Data for the task =
:::::

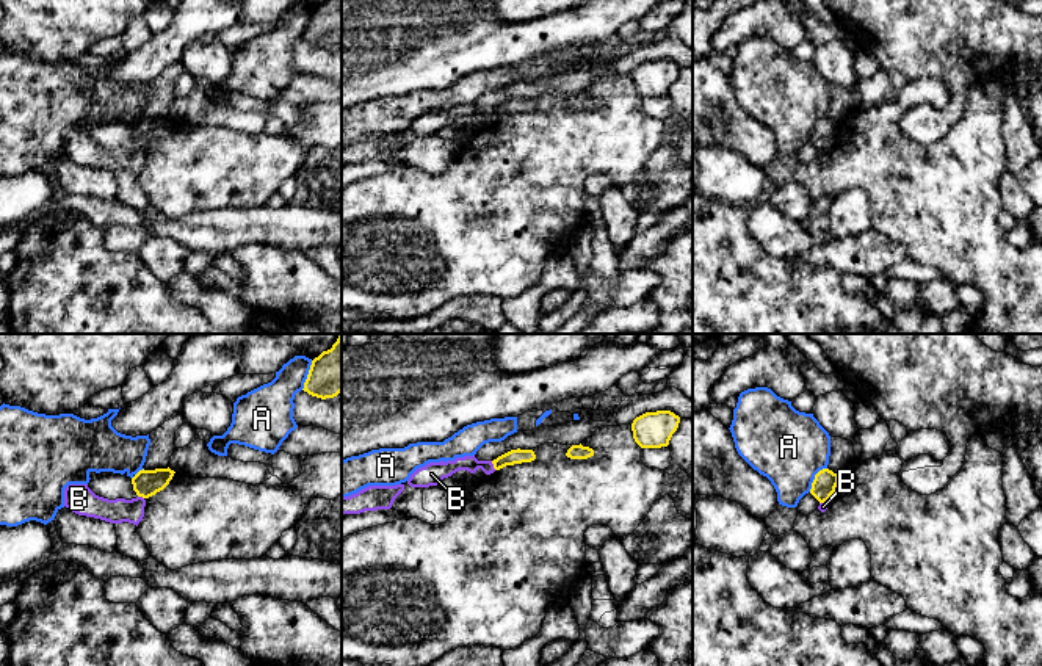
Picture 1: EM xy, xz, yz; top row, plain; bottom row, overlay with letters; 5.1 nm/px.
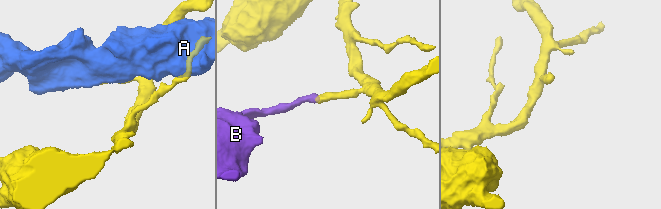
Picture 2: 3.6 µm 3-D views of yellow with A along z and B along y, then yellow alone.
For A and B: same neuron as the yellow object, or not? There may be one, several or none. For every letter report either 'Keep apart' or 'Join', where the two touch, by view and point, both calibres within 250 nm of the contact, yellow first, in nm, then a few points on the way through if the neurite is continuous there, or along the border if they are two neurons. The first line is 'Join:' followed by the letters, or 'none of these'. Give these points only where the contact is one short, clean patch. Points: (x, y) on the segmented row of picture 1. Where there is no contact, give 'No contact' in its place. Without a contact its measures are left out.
Join: none of these
A: Keep apart. Touches yellow at xy (307, 375). Thickness 240 nm (yellow) against 240 nm
B: Keep apart. Touches yellow at xz (494, 466). Thickness 80 nm (yellow) against 80 nm. Boundary: xz (491, 461), (495, 469)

:::::

About this task =
Each entry above is to be duplicated exactly, and its pictures omitted.

Exercise solution =
Picture 1: EM xy, xz, yz; top row, plain; bottom row, overlay with letters; 5.1 nm/px.
Picture 2: 3.6 µm 3-D views of yellow with A along z and B along y, then yellow alone.
For A and B: same neuron as the yellow object, or not? There may be one, several or none. For every letter report either 'Keep apart' or 'Join', where the two touch, by view and point, both calibres within 250 nm of the contact, yellow first, in nm, then a few points on the way through if the neurite is continuous there, or along the border if they are two neurons. The first line is 'Join:' followed by the letters, or 'none of these'. Give these points only where the contact is one short, clean patch. Points: (x, y) on the segmented row of picture 1. Where there is no contact, give 'No contact' in its place. Without a contact its measures are left out.
Join: none of these
A: Keep apart. Touches yellow at xy (307, 375). Thickness 240 nm (yellow) against 240 nm
B: Keep apart. Touches yellow at xz (494, 466). Thickness 80 nm (yellow) against 80 nm. Boundary: xz (491, 461), (495, 469)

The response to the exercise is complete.